Regardless, Kevin shows you how to fill a gap. He sets up two pieces of 1/4″ plate with a V-gap, with one end fairly close and the other end wide. Again, he emphasizes that this is for aesthetic, not structural welding.
Using Longevity’s ProMTS 200 because he loves the MIG welder in it, Kevin first gives the metal a few tacks so the steel won’t move. Next he’s ready to run a welding bead. He’s got the MIG welder set at 23 volts for weld tacking, so he’s going to turn it down a little to 21.5, but leave the wire feed as it is at 147. Kevin reminds us that, with this machine, that doesn’t mean 147 inches a minute (he’s not sure how Longevity measures wire speed), but it’s about two-thirds of the way up.

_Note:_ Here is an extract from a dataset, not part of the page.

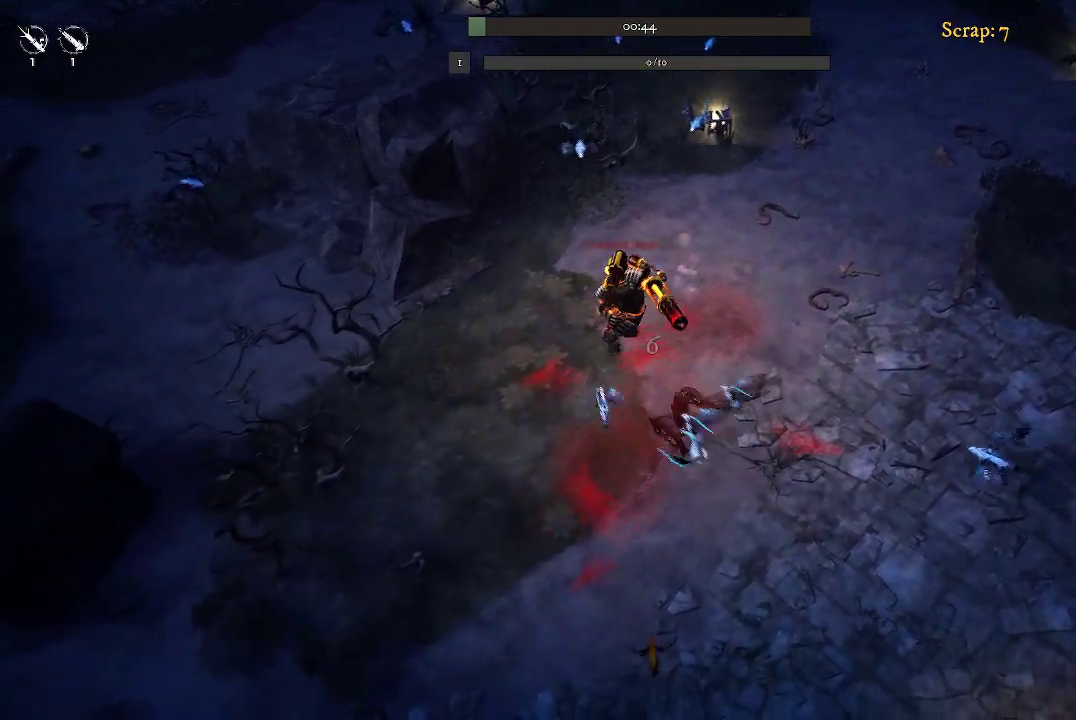
{"buttons": [], "left_stick": "up-left", "right_stick": "center", "events": [[467, "left_stick", "up-left"]]}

Before Kevin starts welding, though, he addresses whether you can just run your bead from one end to the other. He explains he wouldn’t. Because of the gap, he’s found that if you try to just run a bead from one end to the other, one piece of metal will move away as you are welding, so the gap actually widens. Kevin says it’s best to tack it on one end, tack it on the other, then he likes to hopscotch back and forth. He’ll tack it in the middle, then run a short bead between two of the tacks, then go to another area and run a bead between two other tacks, etc., just filling it in as he works his way out. That helps spread out the heat more evenly and reduces warpage on thinner metals as well as prevents blow-outs. Kevin then runs the bead.
He says that that voltage worked well as he filled in the sections between the tacks. He also wove back and forth to fill in larger areas, “stealing” a little metal from each side of the gap. Then Kevin shows the first weld at 21.5 volts and another at 21.2. From the back you can see that both welds got good penetration all the way through.

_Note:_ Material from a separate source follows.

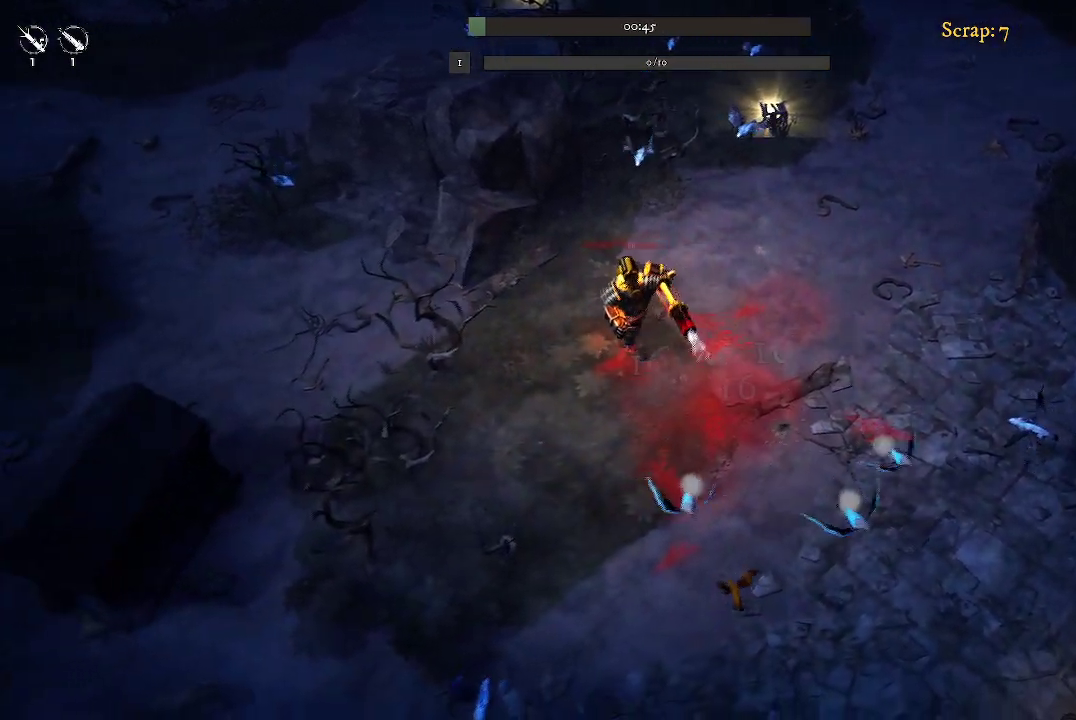
{"buttons": [], "left_stick": "up-right", "right_stick": "center", "events": [[33, "left_stick", "up"], [200, "left_stick", "up-right"]]}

A couple of other ways to fill gaps include straightening a coathanger and laying it inside the gap, getting a piece of thick copper -1/8″ or 1/4″ preferred – and using it as a backer because the steel won’t stick to the copper. You can clamp or prop the copper, which gives the molten steel something to run up against as you are welding. Depending upon your design, you could even back it with another piece of steel and just weld it in.